把记录从第一行起，一直到含有“to 10:30 AM”的那一行为止，逐字照抄出来，首尾两行都包括在内。
========================
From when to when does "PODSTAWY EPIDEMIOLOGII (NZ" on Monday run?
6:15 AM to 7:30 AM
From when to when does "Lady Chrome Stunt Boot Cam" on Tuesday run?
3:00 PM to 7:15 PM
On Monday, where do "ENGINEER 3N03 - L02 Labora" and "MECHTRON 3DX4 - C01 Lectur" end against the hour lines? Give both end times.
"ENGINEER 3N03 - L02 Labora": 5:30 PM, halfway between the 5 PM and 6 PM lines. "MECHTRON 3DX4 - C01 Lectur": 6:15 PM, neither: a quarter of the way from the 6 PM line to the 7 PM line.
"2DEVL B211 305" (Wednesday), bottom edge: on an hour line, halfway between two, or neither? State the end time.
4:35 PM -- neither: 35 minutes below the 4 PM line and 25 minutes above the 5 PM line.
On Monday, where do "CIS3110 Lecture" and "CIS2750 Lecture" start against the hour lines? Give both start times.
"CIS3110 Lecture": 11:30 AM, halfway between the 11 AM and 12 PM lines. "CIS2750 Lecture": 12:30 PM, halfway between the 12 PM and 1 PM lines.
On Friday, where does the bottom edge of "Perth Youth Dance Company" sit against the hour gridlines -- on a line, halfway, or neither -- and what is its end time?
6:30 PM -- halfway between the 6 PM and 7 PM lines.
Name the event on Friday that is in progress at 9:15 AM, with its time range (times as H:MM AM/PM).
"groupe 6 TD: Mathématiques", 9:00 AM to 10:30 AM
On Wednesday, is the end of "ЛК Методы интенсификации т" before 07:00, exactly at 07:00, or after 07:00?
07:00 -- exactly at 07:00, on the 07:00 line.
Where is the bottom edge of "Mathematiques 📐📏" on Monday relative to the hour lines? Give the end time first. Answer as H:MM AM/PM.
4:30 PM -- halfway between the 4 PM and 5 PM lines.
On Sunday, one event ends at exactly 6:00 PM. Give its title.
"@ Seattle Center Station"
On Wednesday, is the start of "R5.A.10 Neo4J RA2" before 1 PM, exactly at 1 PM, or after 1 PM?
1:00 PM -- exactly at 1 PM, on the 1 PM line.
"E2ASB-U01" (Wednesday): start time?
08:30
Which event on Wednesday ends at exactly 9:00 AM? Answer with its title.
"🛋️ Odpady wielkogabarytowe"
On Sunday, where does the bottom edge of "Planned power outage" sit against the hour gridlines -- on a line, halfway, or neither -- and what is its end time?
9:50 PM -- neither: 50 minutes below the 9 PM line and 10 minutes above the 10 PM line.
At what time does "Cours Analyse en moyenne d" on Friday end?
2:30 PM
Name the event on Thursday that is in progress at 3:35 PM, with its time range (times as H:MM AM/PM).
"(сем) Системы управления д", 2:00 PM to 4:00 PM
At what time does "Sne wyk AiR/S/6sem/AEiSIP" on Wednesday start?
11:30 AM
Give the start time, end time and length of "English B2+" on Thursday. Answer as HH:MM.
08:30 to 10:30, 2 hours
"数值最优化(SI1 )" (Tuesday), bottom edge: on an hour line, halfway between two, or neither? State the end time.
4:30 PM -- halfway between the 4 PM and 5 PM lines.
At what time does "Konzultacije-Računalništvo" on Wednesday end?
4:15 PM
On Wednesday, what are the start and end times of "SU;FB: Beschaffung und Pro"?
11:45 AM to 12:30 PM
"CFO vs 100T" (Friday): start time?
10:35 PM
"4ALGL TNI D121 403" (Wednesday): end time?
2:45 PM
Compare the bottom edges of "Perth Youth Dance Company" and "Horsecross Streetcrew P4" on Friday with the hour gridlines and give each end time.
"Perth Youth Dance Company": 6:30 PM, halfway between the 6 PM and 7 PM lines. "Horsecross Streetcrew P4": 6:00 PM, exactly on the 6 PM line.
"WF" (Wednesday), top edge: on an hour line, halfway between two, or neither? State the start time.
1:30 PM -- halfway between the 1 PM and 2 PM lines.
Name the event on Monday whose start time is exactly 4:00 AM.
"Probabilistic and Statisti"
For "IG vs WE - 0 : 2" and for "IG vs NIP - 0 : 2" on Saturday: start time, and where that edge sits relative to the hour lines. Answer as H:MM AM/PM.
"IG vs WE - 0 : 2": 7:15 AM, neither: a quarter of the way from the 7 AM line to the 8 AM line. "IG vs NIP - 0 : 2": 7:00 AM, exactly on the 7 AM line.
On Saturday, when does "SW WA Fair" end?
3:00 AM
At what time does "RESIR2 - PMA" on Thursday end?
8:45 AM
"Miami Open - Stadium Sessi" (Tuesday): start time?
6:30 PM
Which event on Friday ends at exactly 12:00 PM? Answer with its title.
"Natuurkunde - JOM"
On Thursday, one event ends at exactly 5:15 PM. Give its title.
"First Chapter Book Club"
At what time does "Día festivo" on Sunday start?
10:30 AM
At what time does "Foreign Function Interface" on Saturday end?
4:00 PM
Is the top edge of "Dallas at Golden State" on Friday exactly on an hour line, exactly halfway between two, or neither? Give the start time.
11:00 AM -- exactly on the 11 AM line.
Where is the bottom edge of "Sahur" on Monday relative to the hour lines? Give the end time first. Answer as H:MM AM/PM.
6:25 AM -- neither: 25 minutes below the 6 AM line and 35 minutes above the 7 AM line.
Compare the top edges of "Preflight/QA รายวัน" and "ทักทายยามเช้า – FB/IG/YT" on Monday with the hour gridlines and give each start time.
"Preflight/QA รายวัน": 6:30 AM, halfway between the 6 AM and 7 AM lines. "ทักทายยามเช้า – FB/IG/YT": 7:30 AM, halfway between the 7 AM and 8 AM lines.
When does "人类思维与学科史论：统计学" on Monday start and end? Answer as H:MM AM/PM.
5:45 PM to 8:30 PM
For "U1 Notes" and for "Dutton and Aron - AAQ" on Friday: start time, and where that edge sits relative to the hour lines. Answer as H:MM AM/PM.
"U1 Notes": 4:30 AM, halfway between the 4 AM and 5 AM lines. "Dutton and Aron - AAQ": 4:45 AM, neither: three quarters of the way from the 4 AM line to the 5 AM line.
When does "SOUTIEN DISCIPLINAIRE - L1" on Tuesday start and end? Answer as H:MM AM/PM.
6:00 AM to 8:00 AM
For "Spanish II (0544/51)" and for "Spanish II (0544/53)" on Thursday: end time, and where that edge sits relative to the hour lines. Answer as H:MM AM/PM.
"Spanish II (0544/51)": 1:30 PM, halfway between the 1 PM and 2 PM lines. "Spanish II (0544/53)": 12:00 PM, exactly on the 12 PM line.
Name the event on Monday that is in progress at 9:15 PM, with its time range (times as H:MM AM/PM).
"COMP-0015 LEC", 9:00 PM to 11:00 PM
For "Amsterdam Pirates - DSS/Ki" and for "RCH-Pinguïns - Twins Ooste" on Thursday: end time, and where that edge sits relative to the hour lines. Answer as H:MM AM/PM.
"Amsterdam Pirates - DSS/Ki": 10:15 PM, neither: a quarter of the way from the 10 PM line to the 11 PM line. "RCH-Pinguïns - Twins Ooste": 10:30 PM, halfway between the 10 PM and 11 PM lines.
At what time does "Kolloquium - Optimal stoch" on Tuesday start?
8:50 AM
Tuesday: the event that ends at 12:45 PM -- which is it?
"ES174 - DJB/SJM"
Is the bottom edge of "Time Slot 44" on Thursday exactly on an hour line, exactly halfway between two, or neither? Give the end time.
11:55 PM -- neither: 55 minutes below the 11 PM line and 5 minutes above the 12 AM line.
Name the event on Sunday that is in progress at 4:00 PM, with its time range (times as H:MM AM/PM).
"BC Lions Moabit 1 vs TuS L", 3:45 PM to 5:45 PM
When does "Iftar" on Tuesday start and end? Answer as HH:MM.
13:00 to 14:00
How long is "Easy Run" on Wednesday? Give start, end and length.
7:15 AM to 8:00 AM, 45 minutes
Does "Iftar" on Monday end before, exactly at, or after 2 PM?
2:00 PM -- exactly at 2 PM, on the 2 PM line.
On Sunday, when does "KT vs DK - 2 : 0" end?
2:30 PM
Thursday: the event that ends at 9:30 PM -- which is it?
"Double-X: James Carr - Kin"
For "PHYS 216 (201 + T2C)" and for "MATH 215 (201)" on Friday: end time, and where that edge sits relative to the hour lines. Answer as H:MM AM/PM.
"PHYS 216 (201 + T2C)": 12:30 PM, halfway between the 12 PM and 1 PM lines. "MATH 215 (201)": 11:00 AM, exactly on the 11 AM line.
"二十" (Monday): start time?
========================
• 最终答案:
From when to when does "PODSTAWY EPIDEMIOLOGII (NZ" on Monday run?
6:15 AM to 7:30 AM
From when to when does "Lady Chrome Stunt Boot Cam" on Tuesday run?
3:00 PM to 7:15 PM
On Monday, where do "ENGINEER 3N03 - L02 Labora" and "MECHTRON 3DX4 - C01 Lectur" end against the hour lines? Give both end times.
"ENGINEER 3N03 - L02 Labora": 5:30 PM, halfway between the 5 PM and 6 PM lines. "MECHTRON 3DX4 - C01 Lectur": 6:15 PM, neither: a quarter of the way from the 6 PM line to the 7 PM line.
"2DEVL B211 305" (Wednesday), bottom edge: on an hour line, halfway between two, or neither? State the end time.
4:35 PM -- neither: 35 minutes below the 4 PM line and 25 minutes above the 5 PM line.
On Monday, where do "CIS3110 Lecture" and "CIS2750 Lecture" start against the hour lines? Give both start times.
"CIS3110 Lecture": 11:30 AM, halfway between the 11 AM and 12 PM lines. "CIS2750 Lecture": 12:30 PM, halfway between the 12 PM and 1 PM lines.
On Friday, where does the bottom edge of "Perth Youth Dance Company" sit against the hour gridlines -- on a line, halfway, or neither -- and what is its end time?
6:30 PM -- halfway between the 6 PM and 7 PM lines.
Name the event on Friday that is in progress at 9:15 AM, with its time range (times as H:MM AM/PM).
"groupe 6 TD: Mathématiques", 9:00 AM to 10:30 AM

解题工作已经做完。